Dataset excerpts
------------------------------------------------

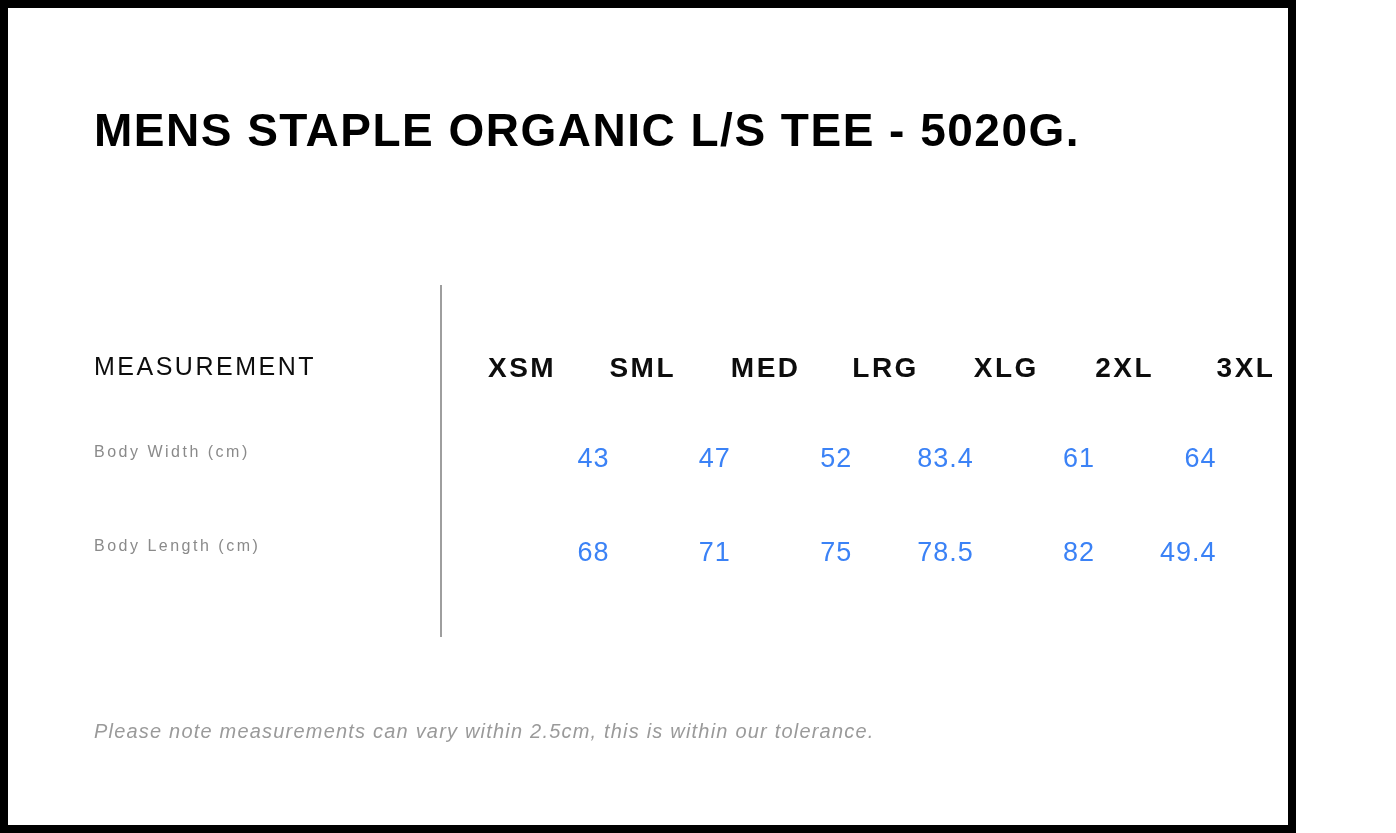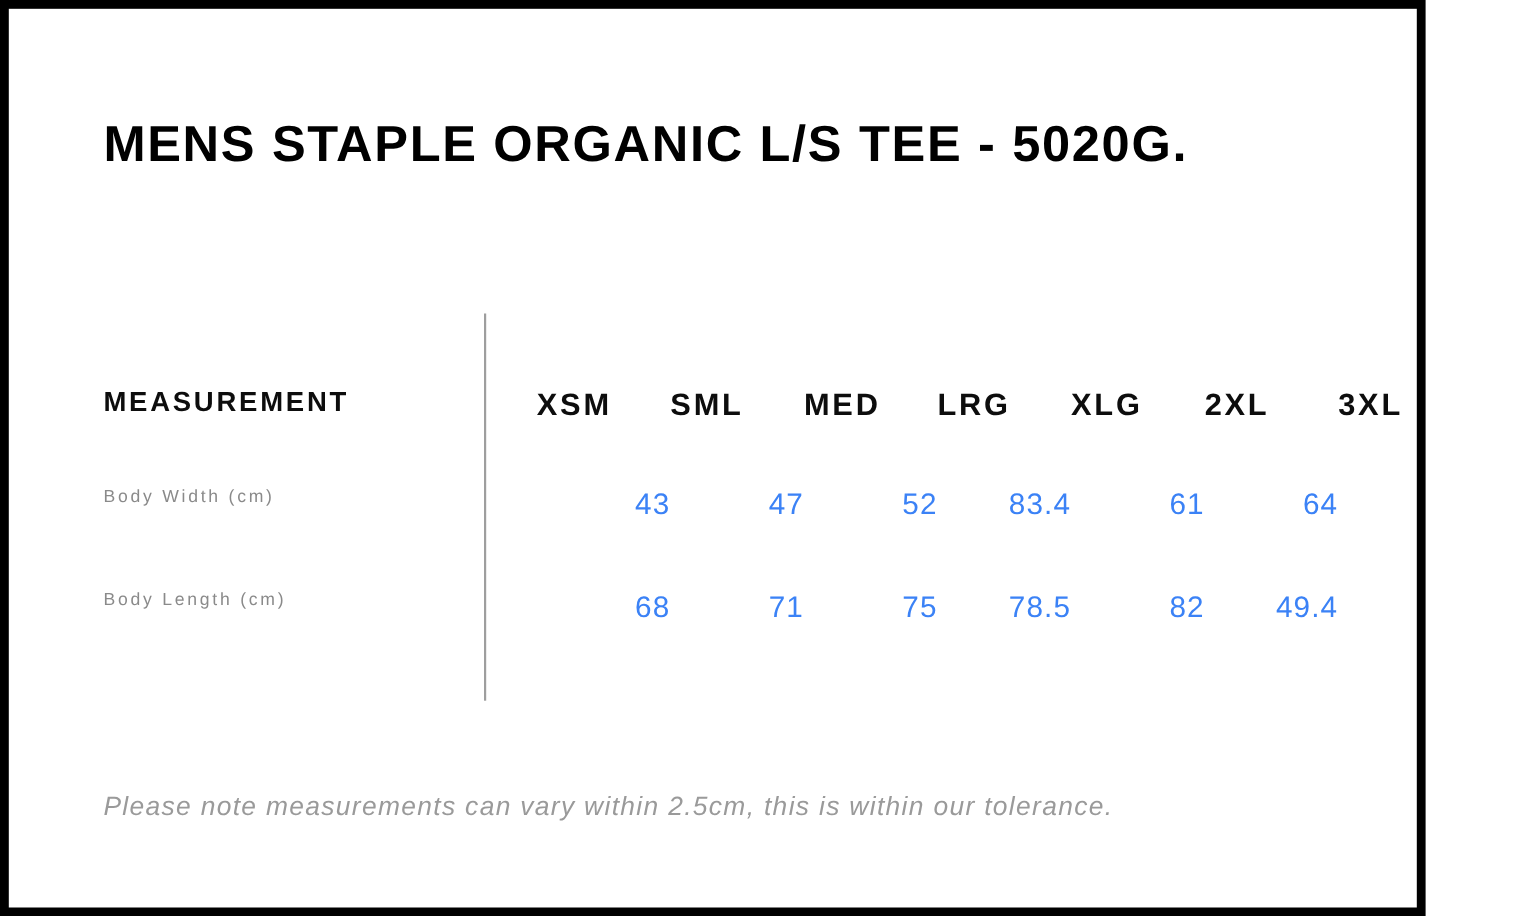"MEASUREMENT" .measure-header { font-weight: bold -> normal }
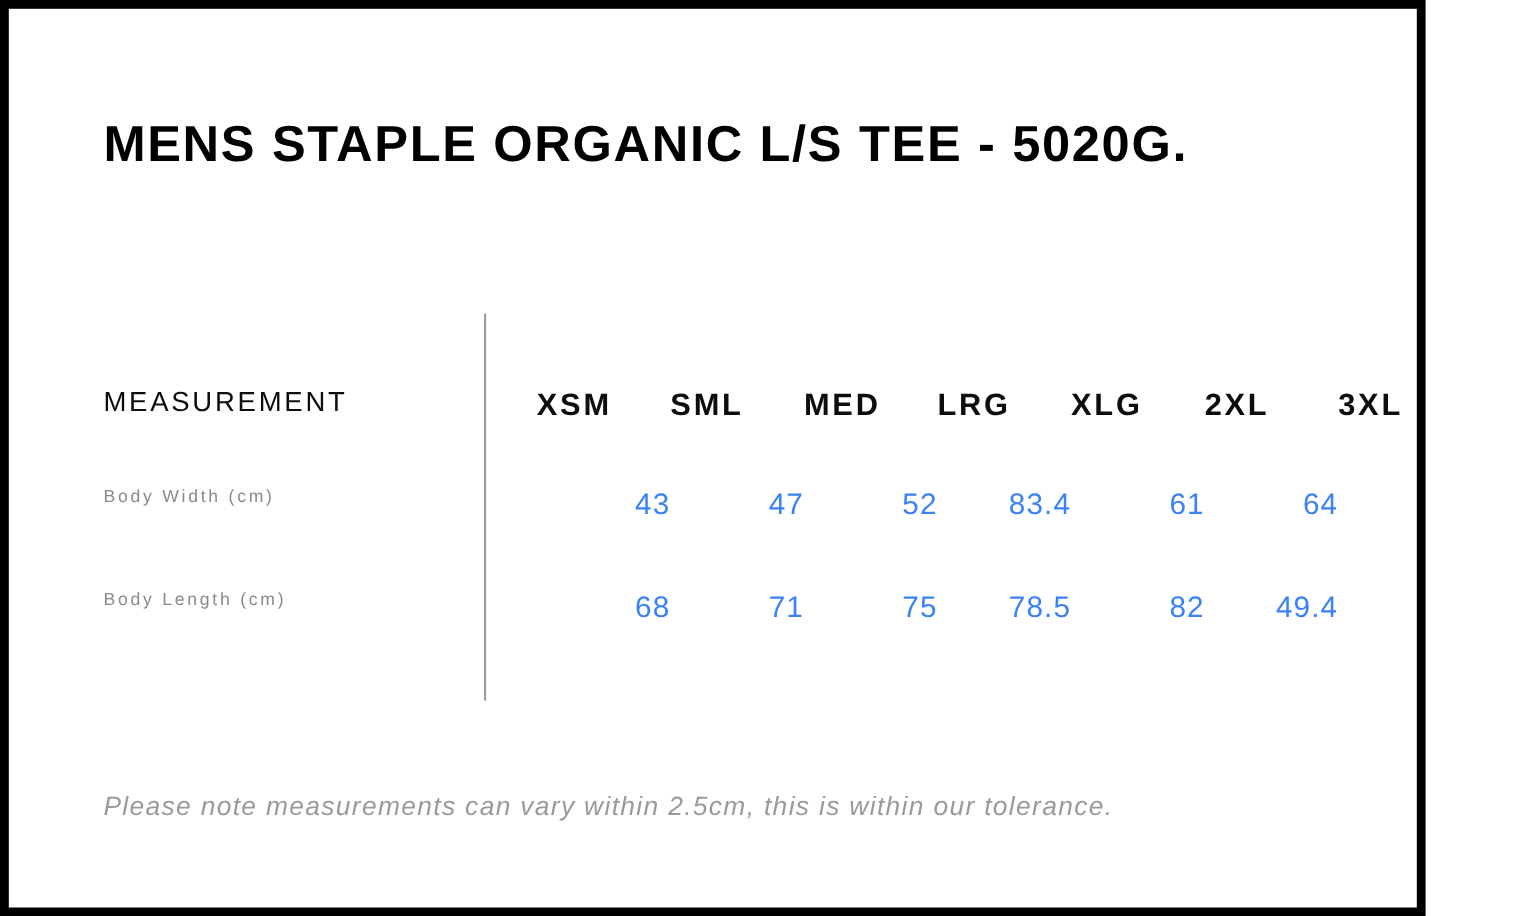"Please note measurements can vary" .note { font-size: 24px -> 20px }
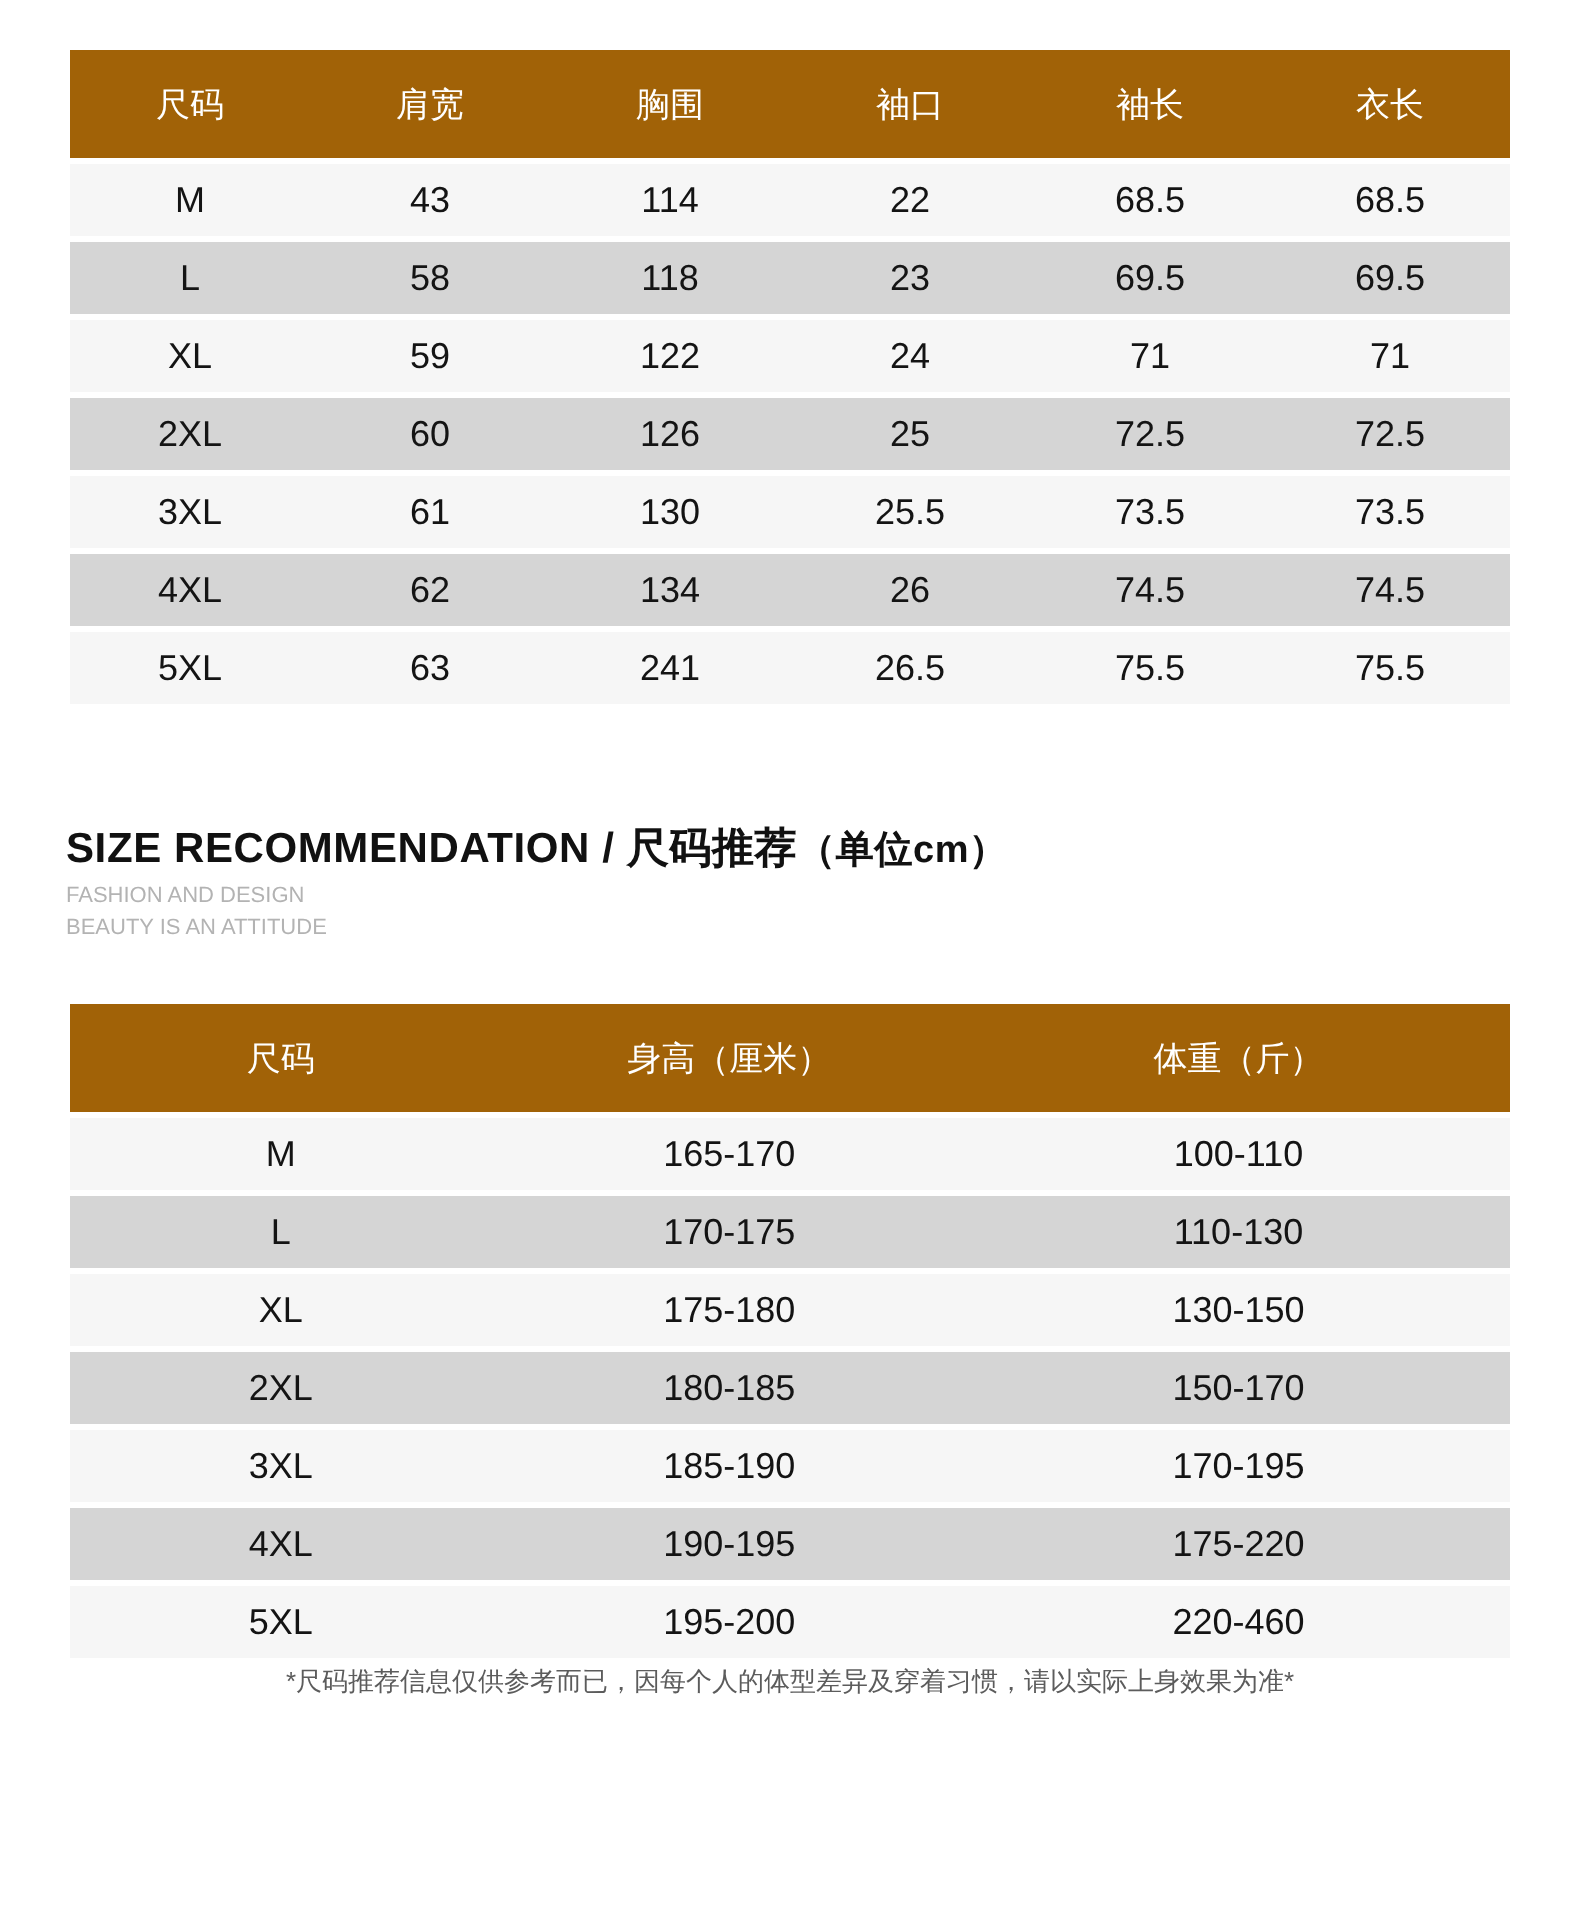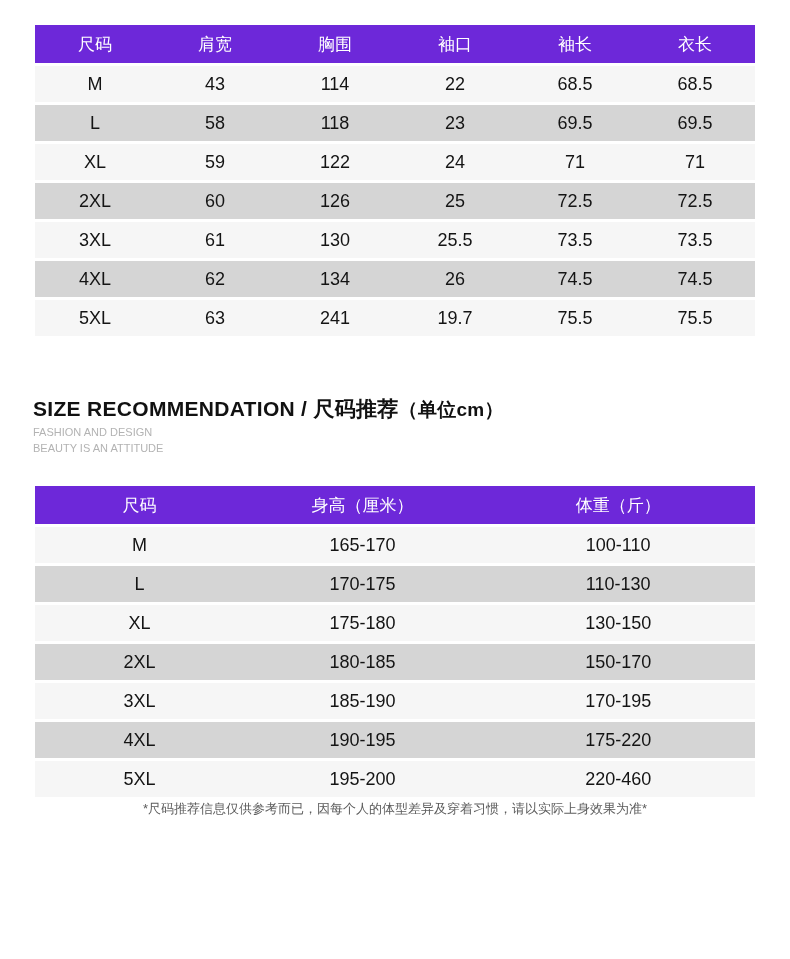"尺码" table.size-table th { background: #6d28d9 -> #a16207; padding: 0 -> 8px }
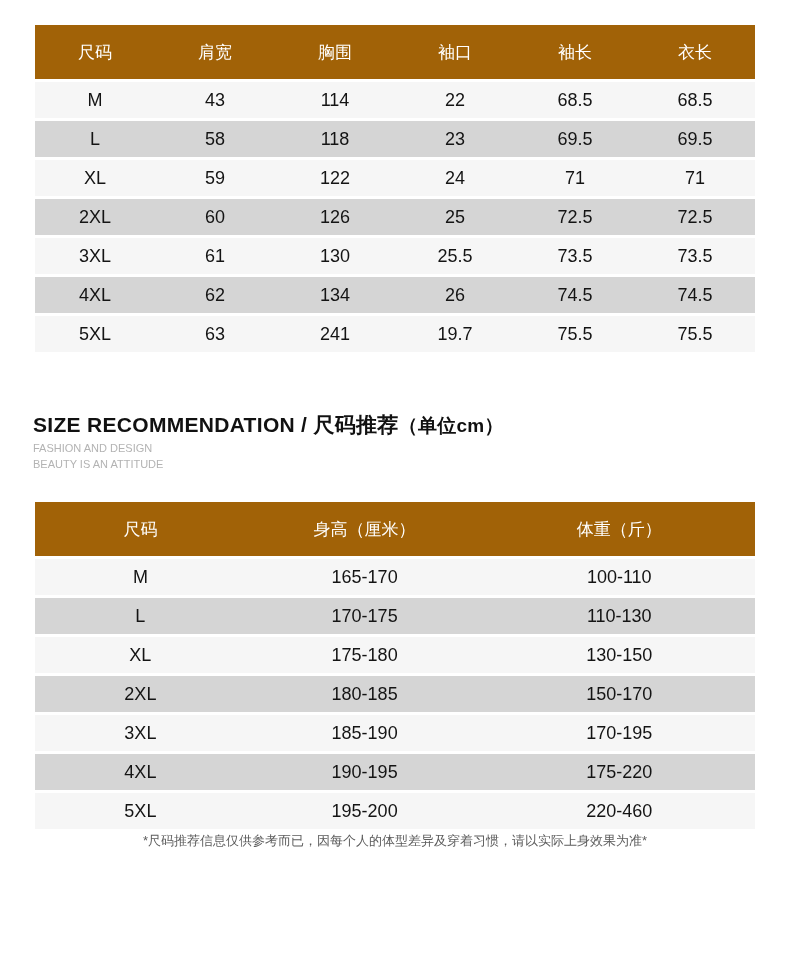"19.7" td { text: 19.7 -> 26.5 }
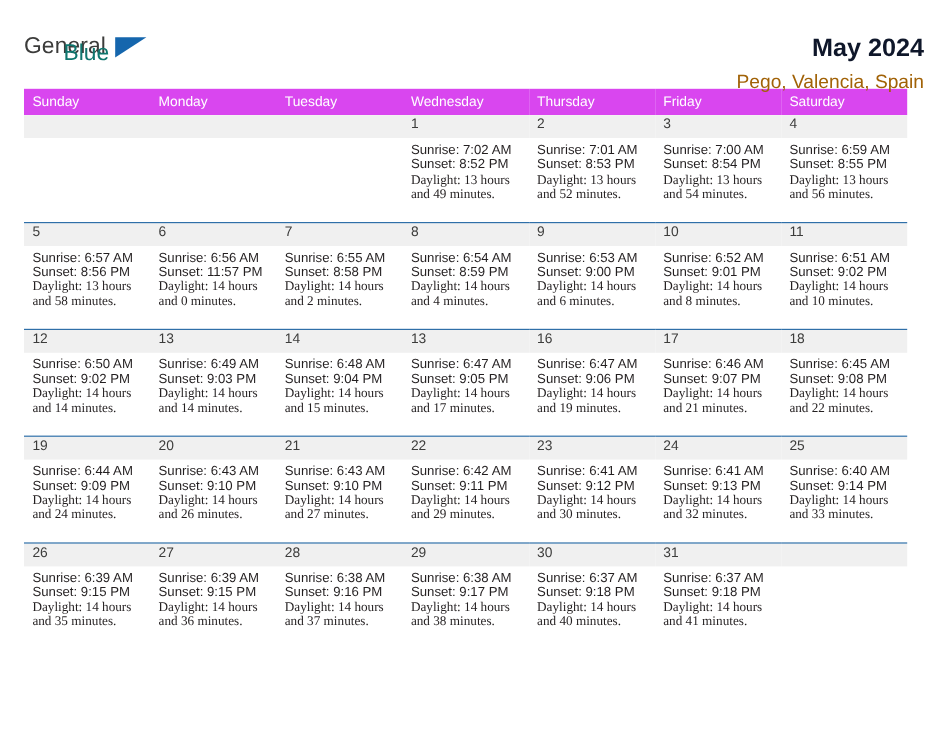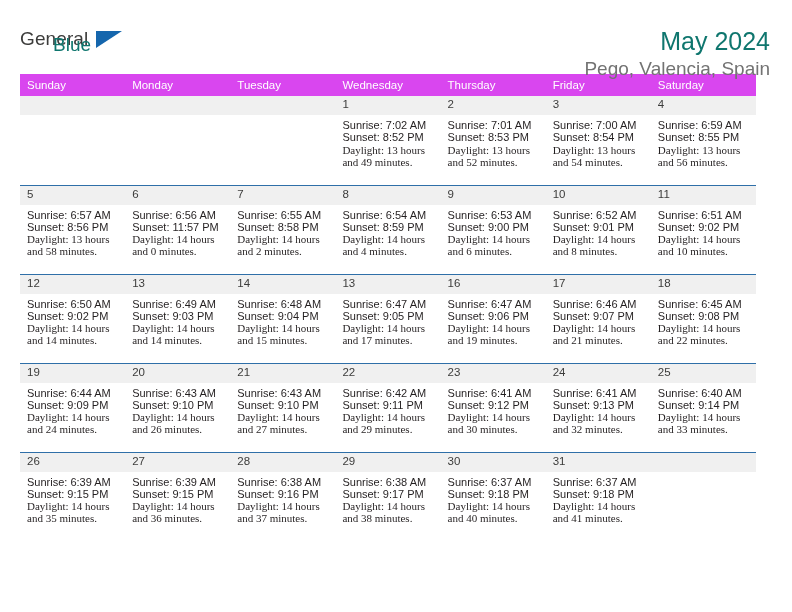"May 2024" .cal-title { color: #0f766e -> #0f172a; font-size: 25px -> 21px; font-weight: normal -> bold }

------------------------------------------------

● **WORK INSTRUCTION**
Produce the entries above once more, exactly as given, with each picture left out.

● **ANSWER SECTION**
"MEASUREMENT" .measure-header { font-weight: bold -> normal }
"Please note measurements can vary" .note { font-size: 24px -> 20px }
"尺码" table.size-table th { background: #6d28d9 -> #a16207; padding: 0 -> 8px }
"19.7" td { text: 19.7 -> 26.5 }
"May 2024" .cal-title { color: #0f766e -> #0f172a; font-size: 25px -> 21px; font-weight: normal -> bold }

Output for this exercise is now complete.